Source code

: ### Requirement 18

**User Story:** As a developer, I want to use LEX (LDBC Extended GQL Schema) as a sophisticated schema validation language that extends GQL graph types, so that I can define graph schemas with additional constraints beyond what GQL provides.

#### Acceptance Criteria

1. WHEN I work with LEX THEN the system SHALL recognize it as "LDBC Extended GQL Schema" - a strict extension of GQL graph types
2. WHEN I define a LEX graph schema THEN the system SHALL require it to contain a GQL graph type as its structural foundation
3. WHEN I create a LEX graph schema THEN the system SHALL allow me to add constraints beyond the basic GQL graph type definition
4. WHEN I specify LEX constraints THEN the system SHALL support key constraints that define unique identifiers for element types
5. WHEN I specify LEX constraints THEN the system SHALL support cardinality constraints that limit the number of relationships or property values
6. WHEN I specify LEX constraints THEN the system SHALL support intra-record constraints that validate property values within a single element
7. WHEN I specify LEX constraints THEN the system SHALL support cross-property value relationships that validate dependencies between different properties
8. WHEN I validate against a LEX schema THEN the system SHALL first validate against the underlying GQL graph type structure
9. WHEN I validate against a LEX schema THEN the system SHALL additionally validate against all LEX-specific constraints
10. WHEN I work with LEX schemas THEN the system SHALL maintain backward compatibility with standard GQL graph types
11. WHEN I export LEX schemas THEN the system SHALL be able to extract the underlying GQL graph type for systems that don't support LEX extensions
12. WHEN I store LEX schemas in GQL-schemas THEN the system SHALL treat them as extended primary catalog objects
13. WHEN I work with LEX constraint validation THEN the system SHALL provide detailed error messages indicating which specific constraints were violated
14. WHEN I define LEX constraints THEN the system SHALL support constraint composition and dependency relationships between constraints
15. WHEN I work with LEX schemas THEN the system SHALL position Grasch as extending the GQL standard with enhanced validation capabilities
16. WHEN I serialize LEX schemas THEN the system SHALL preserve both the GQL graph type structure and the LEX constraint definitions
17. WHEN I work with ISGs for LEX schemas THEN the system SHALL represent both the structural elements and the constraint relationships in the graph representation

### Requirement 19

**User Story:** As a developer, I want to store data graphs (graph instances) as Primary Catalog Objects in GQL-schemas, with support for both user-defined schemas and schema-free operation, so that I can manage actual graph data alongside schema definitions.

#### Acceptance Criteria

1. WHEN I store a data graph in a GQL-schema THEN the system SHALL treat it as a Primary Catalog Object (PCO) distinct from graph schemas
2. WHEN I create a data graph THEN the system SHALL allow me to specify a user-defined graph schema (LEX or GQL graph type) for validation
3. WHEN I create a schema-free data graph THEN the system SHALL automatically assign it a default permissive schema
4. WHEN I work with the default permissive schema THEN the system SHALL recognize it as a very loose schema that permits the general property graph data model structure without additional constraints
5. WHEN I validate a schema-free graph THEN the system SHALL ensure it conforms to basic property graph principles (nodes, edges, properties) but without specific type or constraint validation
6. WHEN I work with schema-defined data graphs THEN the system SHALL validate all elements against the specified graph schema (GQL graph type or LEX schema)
....
### Activity:
Copy every line of the records above word for word.

### Response to this task:
Source code

: ### Requirement 18

**User Story:** As a developer, I want to use LEX (LDBC Extended GQL Schema) as a sophisticated schema validation language that extends GQL graph types, so that I can define graph schemas with additional constraints beyond what GQL provides.

#### Acceptance Criteria

1. WHEN I work with LEX THEN the system SHALL recognize it as "LDBC Extended GQL Schema" - a strict extension of GQL graph types
2. WHEN I define a LEX graph schema THEN the system SHALL require it to contain a GQL graph type as its structural foundation
3. WHEN I create a LEX graph schema THEN the system SHALL allow me to add constraints beyond the basic GQL graph type definition
4. WHEN I specify LEX constraints THEN the system SHALL support key constraints that define unique identifiers for element types
5. WHEN I specify LEX constraints THEN the system SHALL support cardinality constraints that limit the number of relationships or property values
6. WHEN I specify LEX constraints THEN the system SHALL support intra-record constraints that validate property values within a single element
7. WHEN I specify LEX constraints THEN the system SHALL support cross-property value relationships that validate dependencies between different properties
8. WHEN I validate against a LEX schema THEN the system SHALL first validate against the underlying GQL graph type structure
9. WHEN I validate against a LEX schema THEN the system SHALL additionally validate against all LEX-specific constraints
10. WHEN I work with LEX schemas THEN the system SHALL maintain backward compatibility with standard GQL graph types
11. WHEN I export LEX schemas THEN the system SHALL be able to extract the underlying GQL graph type for systems that don't support LEX extensions
12. WHEN I store LEX schemas in GQL-schemas THEN the system SHALL treat them as extended primary catalog objects
13. WHEN I work with LEX constraint validation THEN the system SHALL provide detailed error messages indicating which specific constraints were violated
14. WHEN I define LEX constraints THEN the system SHALL support constraint composition and dependency relationships between constraints
15. WHEN I work with LEX schemas THEN the system SHALL position Grasch as extending the GQL standard with enhanced validation capabilities
16. WHEN I serialize LEX schemas THEN the system SHALL preserve both the GQL graph type structure and the LEX constraint definitions
17. WHEN I work with ISGs for LEX schemas THEN the system SHALL represent both the structural elements and the constraint relationships in the graph representation

### Requirement 19

**User Story:** As a developer, I want to store data graphs (graph instances) as Primary Catalog Objects in GQL-schemas, with support for both user-defined schemas and schema-free operation, so that I can manage actual graph data alongside schema definitions.

#### Acceptance Criteria

1. WHEN I store a data graph in a GQL-schema THEN the system SHALL treat it as a Primary Catalog Object (PCO) distinct from graph schemas
2. WHEN I create a data graph THEN the system SHALL allow me to specify a user-defined graph schema (LEX or GQL graph type) for validation
3. WHEN I create a schema-free data graph THEN the system SHALL automatically assign it a default permissive schema
4. WHEN I work with the default permissive schema THEN the system SHALL recognize it as a very loose schema that permits the general property graph data model structure without additional constraints
5. WHEN I validate a schema-free graph THEN the system SHALL ensure it conforms to basic property graph principles (nodes, edges, properties) but without specific type or constraint validation
6. WHEN I work with schema-defined data graphs THEN the system SHALL validate all elements against the specified graph schema (GQL graph type or LEX schema)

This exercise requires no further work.